"Ah! I see that you feel its beauty just as much as if it were not an every-day affair to you," she said, looking at me with another one of those searching glances which she has treated me to several times lately. "No wonder you have grown to look like the place."
"To look like it!" I encouraged her to go on, for a compliment is more food for my soul than all the white hyacinths in a florist's window.
"Surely you look like it," she continued. "You are as patrician looking as the house—and as vivid as the flowers in the yard."
"Dear me!" I exclaimed. "Then I am good-looking?"
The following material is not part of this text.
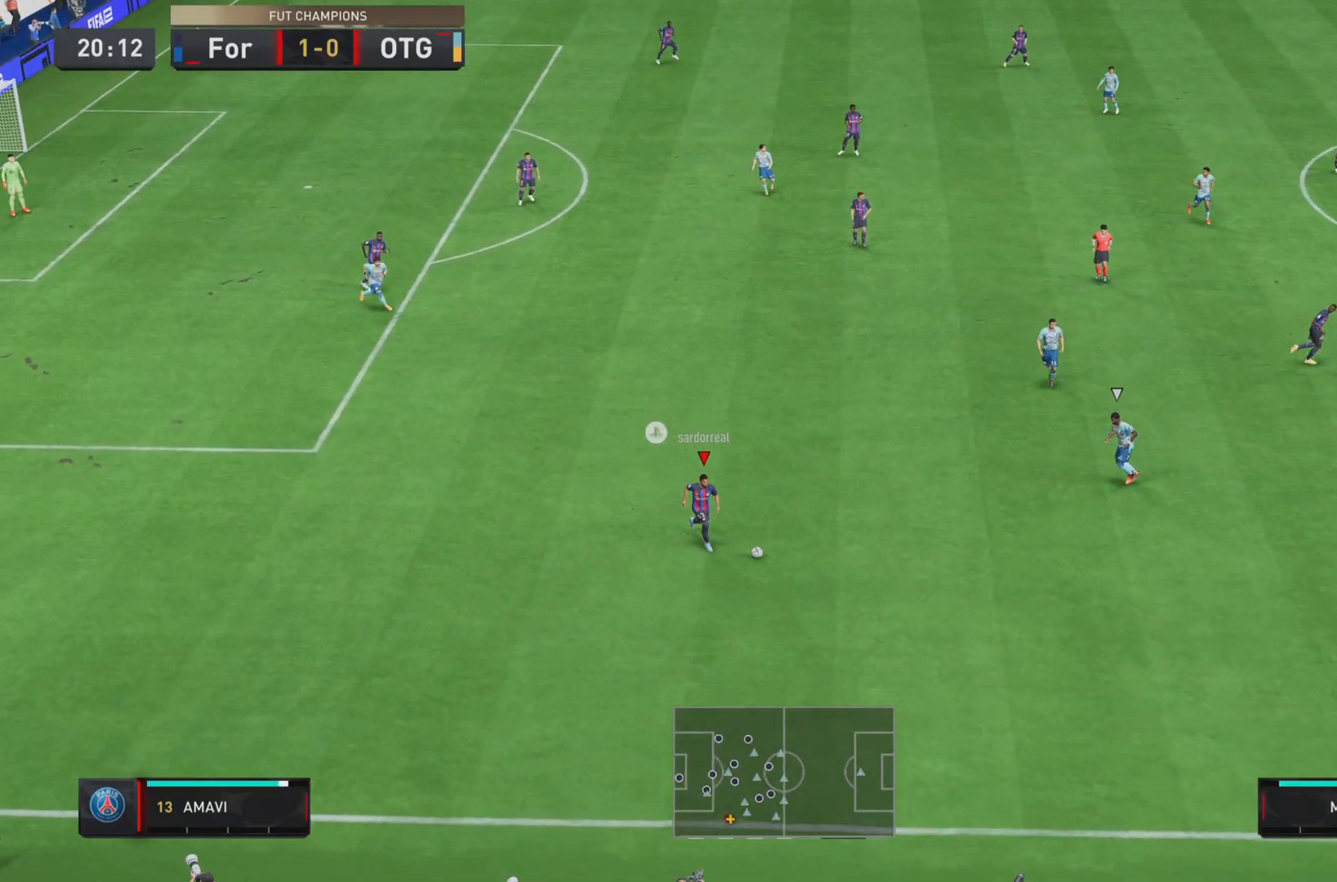
{"buttons": [], "left_stick": "center", "right_stick": "center", "events": [[400, "left_stick", "center"], [417, "R1", "up"]]}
"Ann, don't be an idiot! If Aunt Mary had longed for a child as white as snow and as red as blood and as black as the ebony of her embroidery frame, she couldn't have produced anything more exotic than you."
There was a moment of silence in which I thought of the vivid beauty of Lady Caroline Lamb. Of course I am not anything to compare with her! Of course not! But how these vivid beauties care—for some one—when the time comes! Yes; when the time comes. But, dear me, it seems that it is never coming!
"Well, what good does it all do me?" I demanded at length, the long-pent-up storm of restlessness thundering to make itself heard. "Granted that I look as well as you say, and that I live in an earthly paradise—can't you see that there is no—that it is lonesome?"
"You are bored?" she asked sympathetically.